#### Exercise objective
Reproduce the tail of the data exactly. It starts at the line containing "X22860000Y-43180000D03*" and runs to the last line.

Machine-readable hardware designs
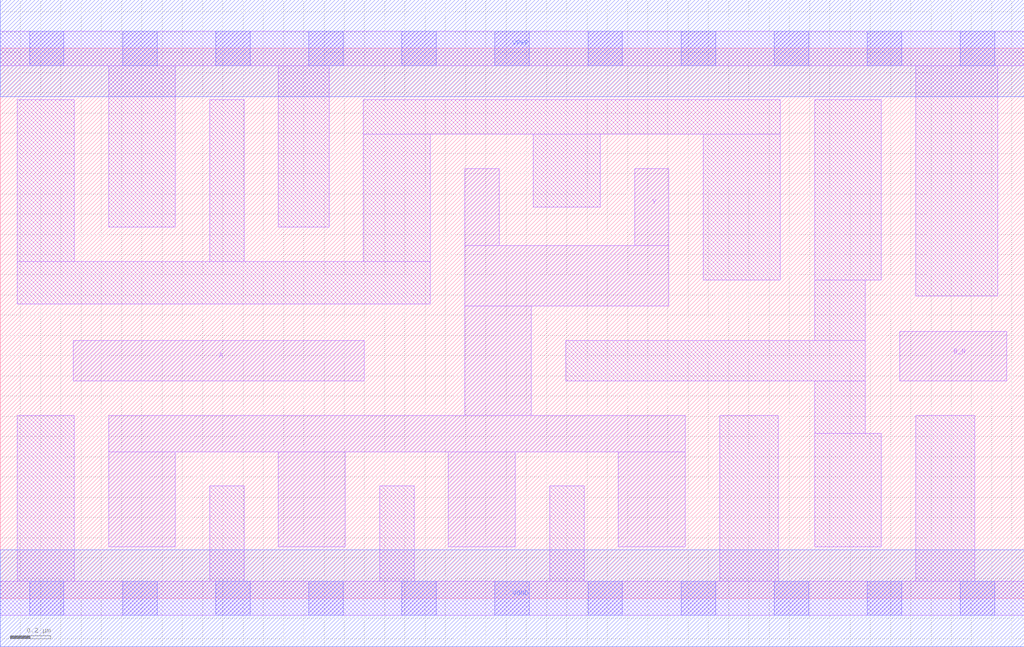
<source format=lef>
# Copyright 2020 The SkyWater PDK Authors
#
# Licensed under the Apache License, Version 2.0 (the "License");
# you may not use this file except in compliance with the License.
# You may obtain a copy of the License at
#
#     https://www.apache.org/licenses/LICENSE-2.0
#
# Unless required by applicable law or agreed to in writing, software
# distributed under the License is distributed on an "AS IS" BASIS,
# WITHOUT WARRANTIES OR CONDITIONS OF ANY KIND, either express or implied.
# See the License for the specific language governing permissions and
# limitations under the License.
#
# SPDX-License-Identifier: Apache-2.0

VERSION 5.7 ;
  NOWIREEXTENSIONATPIN ON ;
  DIVIDERCHAR "/" ;
  BUSBITCHARS "[]" ;
UNITS
  DATABASE MICRONS 200 ;
END UNITS
MACRO sky130_fd_sc_hd__nor2b_4
  CLASS CORE ;
  FOREIGN sky130_fd_sc_hd__nor2b_4 ;
  ORIGIN  0.000000  0.000000 ;
  SIZE  5.060000 BY  2.720000 ;
  SYMMETRY X Y R90 ;
  SITE unithd ;
  PIN A
    ANTENNAGATEAREA  0.990000 ;
    DIRECTION INPUT ;
    USE SIGNAL ;
    PORT
      LAYER li1 ;
        RECT 0.360000 1.075000 1.800000 1.275000 ;
    END
  END A
  PIN B_N
    ANTENNAGATEAREA  0.247500 ;
    DIRECTION INPUT ;
    USE SIGNAL ;
    PORT
      LAYER li1 ;
        RECT 4.445000 1.075000 4.975000 1.320000 ;
    END
  END B_N
  PIN Y
    ANTENNADIFFAREA  1.242000 ;
    DIRECTION OUTPUT ;
    USE SIGNAL ;
    PORT
      LAYER li1 ;
        RECT 0.535000 0.255000 0.865000 0.725000 ;
        RECT 0.535000 0.725000 3.385000 0.905000 ;
        RECT 1.375000 0.255000 1.705000 0.725000 ;
        RECT 2.215000 0.255000 2.545000 0.725000 ;
        RECT 2.295000 0.905000 2.625000 1.445000 ;
        RECT 2.295000 1.445000 3.305000 1.745000 ;
        RECT 2.295000 1.745000 2.465000 2.125000 ;
        RECT 3.055000 0.255000 3.385000 0.725000 ;
        RECT 3.135000 1.745000 3.305000 2.125000 ;
    END
  END Y
  PIN VGND
    DIRECTION INOUT ;
    SHAPE ABUTMENT ;
    USE GROUND ;
    PORT
      LAYER met1 ;
        RECT 0.000000 -0.240000 5.060000 0.240000 ;
    END
  END VGND
  PIN VPWR
    DIRECTION INOUT ;
    SHAPE ABUTMENT ;
    USE POWER ;
    PORT
      LAYER met1 ;
        RECT 0.000000 2.480000 5.060000 2.960000 ;
    END
  END VPWR
  OBS
    LAYER li1 ;
      RECT 0.000000 -0.085000 5.060000 0.085000 ;
      RECT 0.000000  2.635000 5.060000 2.805000 ;
      RECT 0.085000  0.085000 0.365000 0.905000 ;
      RECT 0.085000  1.455000 2.125000 1.665000 ;
      RECT 0.085000  1.665000 0.365000 2.465000 ;
      RECT 0.535000  1.835000 0.865000 2.635000 ;
      RECT 1.035000  0.085000 1.205000 0.555000 ;
      RECT 1.035000  1.665000 1.205000 2.465000 ;
      RECT 1.375000  1.835000 1.625000 2.635000 ;
      RECT 1.795000  1.665000 2.125000 2.295000 ;
      RECT 1.795000  2.295000 3.855000 2.465000 ;
      RECT 1.875000  0.085000 2.045000 0.555000 ;
      RECT 2.635000  1.935000 2.965000 2.295000 ;
      RECT 2.715000  0.085000 2.885000 0.555000 ;
      RECT 2.795000  1.075000 4.275000 1.275000 ;
      RECT 3.475000  1.575000 3.855000 2.295000 ;
      RECT 3.555000  0.085000 3.845000 0.905000 ;
      RECT 4.025000  0.255000 4.355000 0.815000 ;
      RECT 4.025000  0.815000 4.275000 1.075000 ;
      RECT 4.025000  1.275000 4.275000 1.575000 ;
      RECT 4.025000  1.575000 4.355000 2.465000 ;
      RECT 4.525000  0.085000 4.815000 0.905000 ;
      RECT 4.525000  1.495000 4.930000 2.635000 ;
    LAYER mcon ;
      RECT 0.145000 -0.085000 0.315000 0.085000 ;
      RECT 0.145000  2.635000 0.315000 2.805000 ;
      RECT 0.605000 -0.085000 0.775000 0.085000 ;
      RECT 0.605000  2.635000 0.775000 2.805000 ;
      RECT 1.065000 -0.085000 1.235000 0.085000 ;
      RECT 1.065000  2.635000 1.235000 2.805000 ;
      RECT 1.525000 -0.085000 1.695000 0.085000 ;
      RECT 1.525000  2.635000 1.695000 2.805000 ;
      RECT 1.985000 -0.085000 2.155000 0.085000 ;
      RECT 1.985000  2.635000 2.155000 2.805000 ;
      RECT 2.445000 -0.085000 2.615000 0.085000 ;
      RECT 2.445000  2.635000 2.615000 2.805000 ;
      RECT 2.905000 -0.085000 3.075000 0.085000 ;
      RECT 2.905000  2.635000 3.075000 2.805000 ;
      RECT 3.365000 -0.085000 3.535000 0.085000 ;
      RECT 3.365000  2.635000 3.535000 2.805000 ;
      RECT 3.825000 -0.085000 3.995000 0.085000 ;
      RECT 3.825000  2.635000 3.995000 2.805000 ;
      RECT 4.285000 -0.085000 4.455000 0.085000 ;
      RECT 4.285000  2.635000 4.455000 2.805000 ;
      RECT 4.745000 -0.085000 4.915000 0.085000 ;
      RECT 4.745000  2.635000 4.915000 2.805000 ;
  END
END sky130_fd_sc_hd__nor2b_4
END LIBRARY

</source>
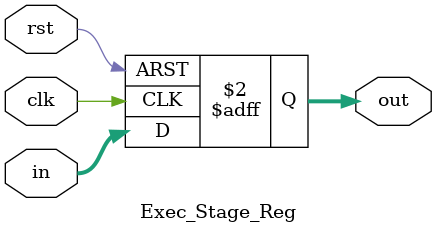
<source format=v>
module Exec_Stage_Reg #(parameter N = 32)(clk, rst, in, out);
    input clk, rst;
    input [N-1:0]in;
    output reg [N-1:0] out;
    always @(posedge clk,posedge rst) begin
        if (rst)
            out <= {N{1'b0}};
        else
            out <= in;
    end
endmodule
</source>
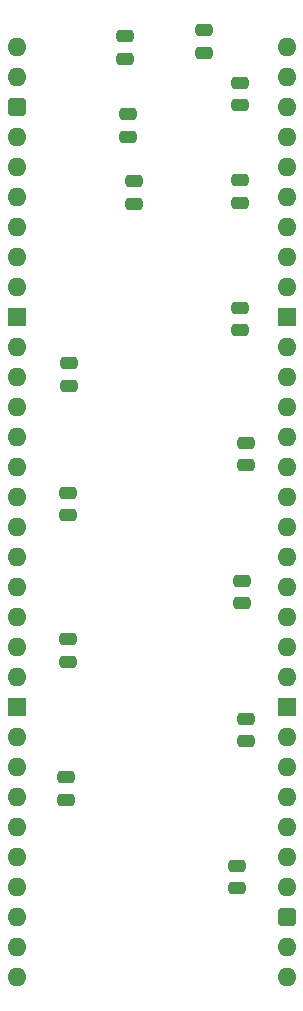
<source format=gbs>
%TF.GenerationSoftware,KiCad,Pcbnew,8.0.2*%
%TF.CreationDate,2024-06-07T17:08:55+02:00*%
%TF.ProjectId,HCP65 Instruction Code,48435036-3520-4496-9e73-747275637469,V0*%
%TF.SameCoordinates,PX525bfc0PY43d3480*%
%TF.FileFunction,Soldermask,Bot*%
%TF.FilePolarity,Negative*%
%FSLAX46Y46*%
G04 Gerber Fmt 4.6, Leading zero omitted, Abs format (unit mm)*
G04 Created by KiCad (PCBNEW 8.0.2) date 2024-06-07 17:08:55*
%MOMM*%
%LPD*%
G01*
G04 APERTURE LIST*
G04 Aperture macros list*
%AMRoundRect*
0 Rectangle with rounded corners*
0 $1 Rounding radius*
0 $2 $3 $4 $5 $6 $7 $8 $9 X,Y pos of 4 corners*
0 Add a 4 corners polygon primitive as box body*
4,1,4,$2,$3,$4,$5,$6,$7,$8,$9,$2,$3,0*
0 Add four circle primitives for the rounded corners*
1,1,$1+$1,$2,$3*
1,1,$1+$1,$4,$5*
1,1,$1+$1,$6,$7*
1,1,$1+$1,$8,$9*
0 Add four rect primitives between the rounded corners*
20,1,$1+$1,$2,$3,$4,$5,0*
20,1,$1+$1,$4,$5,$6,$7,0*
20,1,$1+$1,$6,$7,$8,$9,0*
20,1,$1+$1,$8,$9,$2,$3,0*%
G04 Aperture macros list end*
%ADD10O,1.600000X1.600000*%
%ADD11RoundRect,0.400000X-0.400000X-0.400000X0.400000X-0.400000X0.400000X0.400000X-0.400000X0.400000X0*%
%ADD12R,1.600000X1.600000*%
%ADD13RoundRect,0.250000X0.475000X-0.250000X0.475000X0.250000X-0.475000X0.250000X-0.475000X-0.250000X0*%
G04 APERTURE END LIST*
D10*
%TO.C,J2*%
X0Y0D03*
X0Y-2540000D03*
D11*
X0Y-5080000D03*
D10*
X0Y-7620000D03*
X0Y-10160000D03*
X0Y-12700000D03*
X0Y-15240000D03*
X0Y-17780000D03*
X0Y-20320000D03*
D12*
X0Y-22860000D03*
D10*
X0Y-25400000D03*
X0Y-27940000D03*
X0Y-30480000D03*
X0Y-33020000D03*
X0Y-35560000D03*
X0Y-38100000D03*
X0Y-40640000D03*
X0Y-43180000D03*
X0Y-45720000D03*
X0Y-48260000D03*
X0Y-50800000D03*
X0Y-53340000D03*
D12*
X0Y-55880000D03*
D10*
X0Y-58420000D03*
X0Y-60960000D03*
X0Y-63500000D03*
X0Y-66040000D03*
X0Y-68580000D03*
X0Y-71120000D03*
X0Y-73660000D03*
X0Y-76200000D03*
X0Y-78740000D03*
X22860000Y-78740000D03*
X22860000Y-76200000D03*
D11*
X22860000Y-73660000D03*
D10*
X22860000Y-71120000D03*
X22860000Y-68580000D03*
X22860000Y-66040000D03*
X22860000Y-63500000D03*
X22860000Y-60960000D03*
X22860000Y-58420000D03*
D12*
X22860000Y-55880000D03*
D10*
X22860000Y-53340000D03*
X22860000Y-50800000D03*
X22860000Y-48260000D03*
X22860000Y-45720000D03*
X22860000Y-43180000D03*
X22860000Y-40640000D03*
X22860000Y-38100000D03*
X22860000Y-35560000D03*
X22860000Y-33020000D03*
X22860000Y-30480000D03*
X22860000Y-27940000D03*
X22860000Y-25400000D03*
D12*
X22860000Y-22860000D03*
D10*
X22860000Y-20320000D03*
X22860000Y-17780000D03*
X22860000Y-15240000D03*
X22860000Y-12700000D03*
X22860000Y-10160000D03*
X22860000Y-7620000D03*
X22860000Y-5080000D03*
X22860000Y-2540000D03*
X22860000Y0D03*
%TD*%
D13*
%TO.C,C14*%
X18923000Y-4871000D03*
X18923000Y-2971000D03*
%TD*%
%TO.C,C12*%
X18923000Y-23957607D03*
X18923000Y-22057607D03*
%TD*%
%TO.C,C4*%
X19405600Y-35387607D03*
X19405600Y-33487607D03*
%TD*%
%TO.C,C7*%
X15875000Y-426000D03*
X15875000Y1474000D03*
%TD*%
%TO.C,C11*%
X18669000Y-71165000D03*
X18669000Y-69265000D03*
%TD*%
%TO.C,C17*%
X4318000Y-39592800D03*
X4318000Y-37692800D03*
%TD*%
%TO.C,C16*%
X4165600Y-63708607D03*
X4165600Y-61808607D03*
%TD*%
%TO.C,C5*%
X4318000Y-52024607D03*
X4318000Y-50124607D03*
%TD*%
%TO.C,C8*%
X18923000Y-13126000D03*
X18923000Y-11226000D03*
%TD*%
%TO.C,C15*%
X4445000Y-28656607D03*
X4445000Y-26756607D03*
%TD*%
%TO.C,C2*%
X19431000Y-58755607D03*
X19431000Y-56855607D03*
%TD*%
%TO.C,C13*%
X9398000Y-7538000D03*
X9398000Y-5638000D03*
%TD*%
%TO.C,C1*%
X9906000Y-13227600D03*
X9906000Y-11327600D03*
%TD*%
%TO.C,C3*%
X19050000Y-47071607D03*
X19050000Y-45171607D03*
%TD*%
%TO.C,C6*%
X9144000Y-934000D03*
X9144000Y966000D03*
%TD*%
M02*

</source>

#### Response for this exercise
X22860000Y-43180000D03*
X22860000Y-40640000D03*
X22860000Y-38100000D03*
X22860000Y-35560000D03*
X22860000Y-33020000D03*
X22860000Y-30480000D03*
X22860000Y-27940000D03*
X22860000Y-25400000D03*
D12*
X22860000Y-22860000D03*
D10*
X22860000Y-20320000D03*
X22860000Y-17780000D03*
X22860000Y-15240000D03*
X22860000Y-12700000D03*
X22860000Y-10160000D03*
X22860000Y-7620000D03*
X22860000Y-5080000D03*
X22860000Y-2540000D03*
X22860000Y0D03*
%TD*%
D13*
%TO.C,C14*%
X18923000Y-4871000D03*
X18923000Y-2971000D03*
%TD*%
%TO.C,C12*%
X18923000Y-23957607D03*
X18923000Y-22057607D03*
%TD*%
%TO.C,C4*%
X19405600Y-35387607D03*
X19405600Y-33487607D03*
%TD*%
%TO.C,C7*%
X15875000Y-426000D03*
X15875000Y1474000D03*
%TD*%
%TO.C,C11*%
X18669000Y-71165000D03*
X18669000Y-69265000D03*
%TD*%
%TO.C,C17*%
X4318000Y-39592800D03*
X4318000Y-37692800D03*
%TD*%
%TO.C,C16*%
X4165600Y-63708607D03*
X4165600Y-61808607D03*
%TD*%
%TO.C,C5*%
X4318000Y-52024607D03*
X4318000Y-50124607D03*
%TD*%
%TO.C,C8*%
X18923000Y-13126000D03*
X18923000Y-11226000D03*
%TD*%
%TO.C,C15*%
X4445000Y-28656607D03*
X4445000Y-26756607D03*
%TD*%
%TO.C,C2*%
X19431000Y-58755607D03*
X19431000Y-56855607D03*
%TD*%
%TO.C,C13*%
X9398000Y-7538000D03*
X9398000Y-5638000D03*
%TD*%
%TO.C,C1*%
X9906000Y-13227600D03*
X9906000Y-11327600D03*
%TD*%
%TO.C,C3*%
X19050000Y-47071607D03*
X19050000Y-45171607D03*
%TD*%
%TO.C,C6*%
X9144000Y-934000D03*
X9144000Y966000D03*
%TD*%
M02*

</source>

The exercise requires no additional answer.